Я судорожно сглатываю. В горле встает неприятный ком.
– Брось. Никаких кошмаров, – говорю я.
Никакого скрежета металла и звона бьющегося стекла. Никакой крови на коже автомобильных сидений. Никакого прерывистого предсмертного хрипа. Я за секунду могу вспомнить все, хотя с того дня прошло уже десять лет. Будучи одиннадцатилетним ребенком, невозможно просто развидеть, как задыхается от разрыва трахеи твоя мать, как потухают ее глаза. Как будто кто-то вскрыл твой череп и запечатал там этот день.
Пальцы Купера сжимают мое плечо. Однажды он сказал, что может безошибочно угадать, когда мной овладевают воспоминания. Нам было по четырнадцать, когда мы сидели под трибуной, стащив по бутылке пива, в одну из игровых пятниц Джеймса. Тот редкий осенний вечер, когда ни у него, ни у меня не было тренировок: хоккейных у Купера, бейсбольных у меня. Стоял октябрь, и на уставшем от жары бабьего лета Лонг-Айленде наконец становилось прохладно. Думаю, тогда мои воспоминания спровоцировал внезапный дождь. В нашем укрытии было тепло и сухо, а на стадионе продолжалась игра, но я, будто оцепенев, неотрывно смотрел на поток воды. Куперу пришлось встряхнуть меня, чтобы вернуть в реальность.
Я убираю его руку.
– Мне просто… Просто не спалось, вот и все.
Брат изучает мое лицо.
– Все из-за нее.
Я никогда не говорил Куперу (потому что только в последнее время его напряженные отношения с отцом начали улучшаться и потому что не так давно в наших собственных отношениях выдался сложный период из-за появления в Нью-Йорке его мерзкого дядюшки, попытавшегося обманом вытянуть из него деньги,), что, делая такое лицо, он становится до ужаса похожим на своего отца, Ричарда Каллахана: тот точно так же хмурит брови.
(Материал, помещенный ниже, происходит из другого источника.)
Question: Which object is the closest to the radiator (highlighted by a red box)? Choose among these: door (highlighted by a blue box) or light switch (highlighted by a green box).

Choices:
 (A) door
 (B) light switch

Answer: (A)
Все Каллаханы похожи как две капли воды: темные волосы и глубоко посаженные синие глаза. Нельзя не принять их за одну семью. Ричард Каллахан, легендарный квотербек. Сын Ричарда Джеймс, двумя годами старше меня и уже год как играет в Национальной футбольной лиге. Купер, мой лучший друг и в каком-то смысле почти близнец. Наша младшая сестра Иззи, сгусток чистейшей энергии с талантом к волейболу и суперспособностью то и дело попадать в неприятности.
Меня же, несмотря на то что на моей спортивной форме с двенадцати лет красуется надпись «Каллахан», легко отличить по светлым волосам и зеленым глазам погибших родителей. Прошло уже десять лет с тех пор, как семья Купера стала и моей. Благодаря обещанию, которое Ричард дал моему отцу, Джейкобу Миллеру, когда они оба были еще молоды и полны надежд о будущем в НФЛ и в МЛБ[2], после трагической смерти моих родителей Ричард и Сандра Каллаханы приняли меня как родного сына, за что я буду вечно им благодарен.
Иными словами, мы с Купером живем бок о бок достаточно долго, так что он отлично понимает, когда я что-то недоговариваю. Я чешу Мандаринку за ухом. Мое молчание подтверждает догадку брата: я так и не смог выбросить Мию Ди Анджело из головы.
Счастливо оставаться, Каллахан! Я ухожу.
Эти слова, сказанные ею месяц назад, до сих пор эхом отдаются у меня в голове, по-прежнему причиняя боль. В одно мгновение она оказалась так близко – буквально таяла в моих объятиях, – а в следующее уже упорхнула, оставив меня в растерянности наблюдать за ее уходом, как будто это наша последняя встреча. Конечно, потом мы виделись: все же она лучшая подруга Пенни, да и в целом игнорировать человека, с которым учишься в одном университете, практически невозможно, – но она каждый раз вела себя так, будто все, что между нами было, ничего для нее не значит.
– Ты не хочешь рассказать мне, что у вас произошло?